Particulièrement parce qu'elle a fait exprès de le dire devant tout le monde. Mon cœur s'emballe. Je tente donc de penser à quelque chose d'autre. Les glaces par exemple, c'est bon une glace non ? Et puis, c'est beau aussi. Non, c'est moche, ça fond, et ça tache le jean en tombant.

- Alyson, asseyez-vous maintenant.

Je reprends ma place puisque je suis désormais toute seule. Je ne risque pas de parler au mur, enfin, je ne crois pas.
Je n'arrive pas à me calmer, mes yeux s'humidifient. J'essaie tout de même de suivre le cours sans sangloter. Je ne dois pas pleurer, je ne dois pas pleurer.
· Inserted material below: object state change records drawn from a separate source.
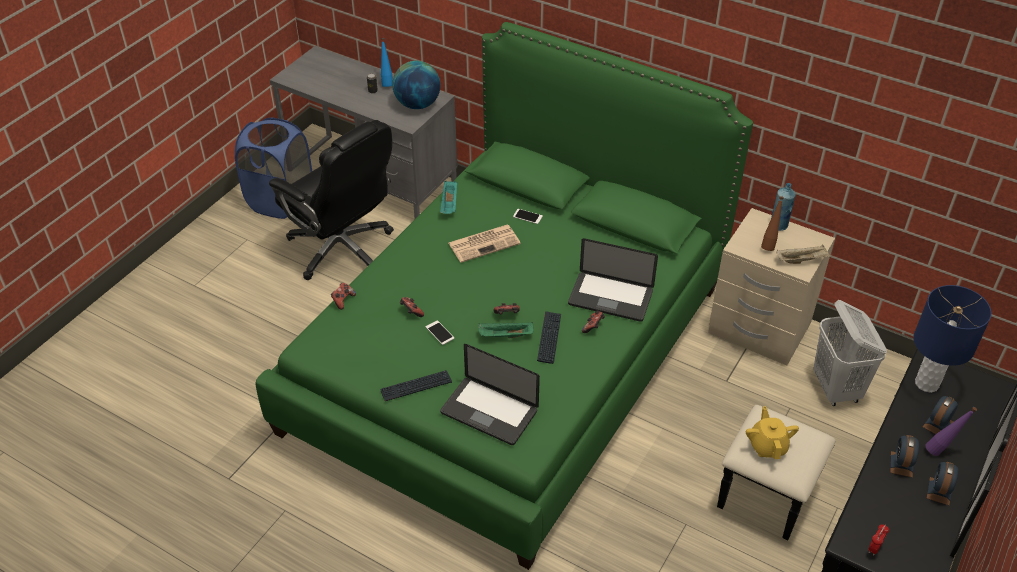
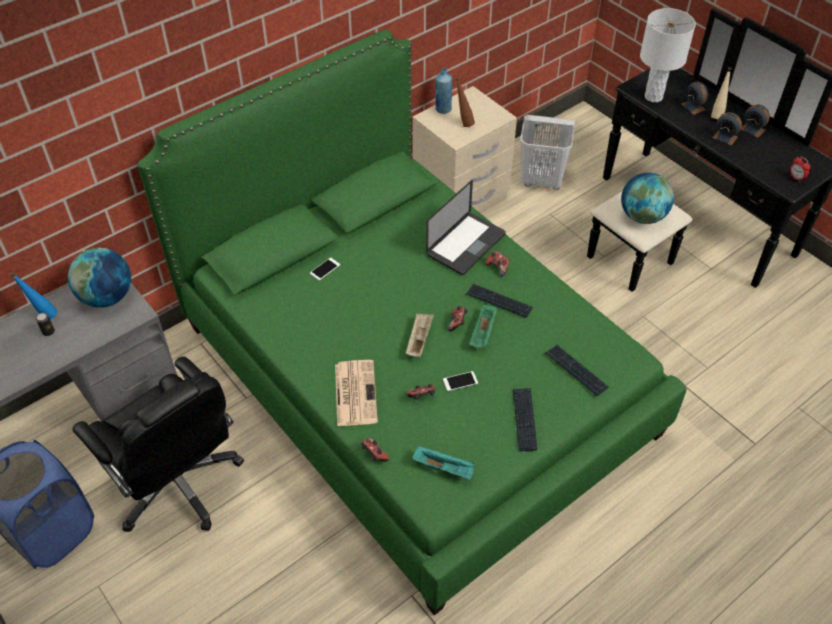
camera: 70 degrees left, 5 degrees up
(342, 248) = (178, 484): black office chair -> black office chair turned 75 degrees clockwise
(449, 204) = (270, 325): turquoise tray -> turquoise tray (444, 468)
(484, 243) = (347, 312): newspaper -> newspaper (355, 392)
(489, 412) = (576, 371): laptop -> keyboard
(767, 446) = (642, 216): yellow teapot -> globe
(801, 260) = (490, 112): beige tray -> beige tray (419, 340)
(926, 383) = (653, 97): blue table lamp -> white table lamp
(941, 450) = (716, 114): purple bottle -> beige bottle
Soit froide Alyson, reste indifférente. Je prends une grande inspiration et me concentre à nouveau.

- Ouvrez vos livres à la page 38, nous allons parler d'une des métaphores présentes.
- Madame ? J'ai pas mon livre, Rebecca et moi on travaillait avec un livre pour deux, dit un garçon.

Je percute ensuite qu'il s'agit de Tyler. Mademoiselle Parks soupire, visiblement exaspérée et fatiguée de nous tous.

- Quelqu'un a-t-il un livre à prêter ? demande-t-elle sur un ton lassé. Non ? Personne ? continue-t-elle sans attendre de réponse ni regarder les quelques mains qui s'étaient levées. Bien, Tyler, à côté d'Alyson, et que ça saute.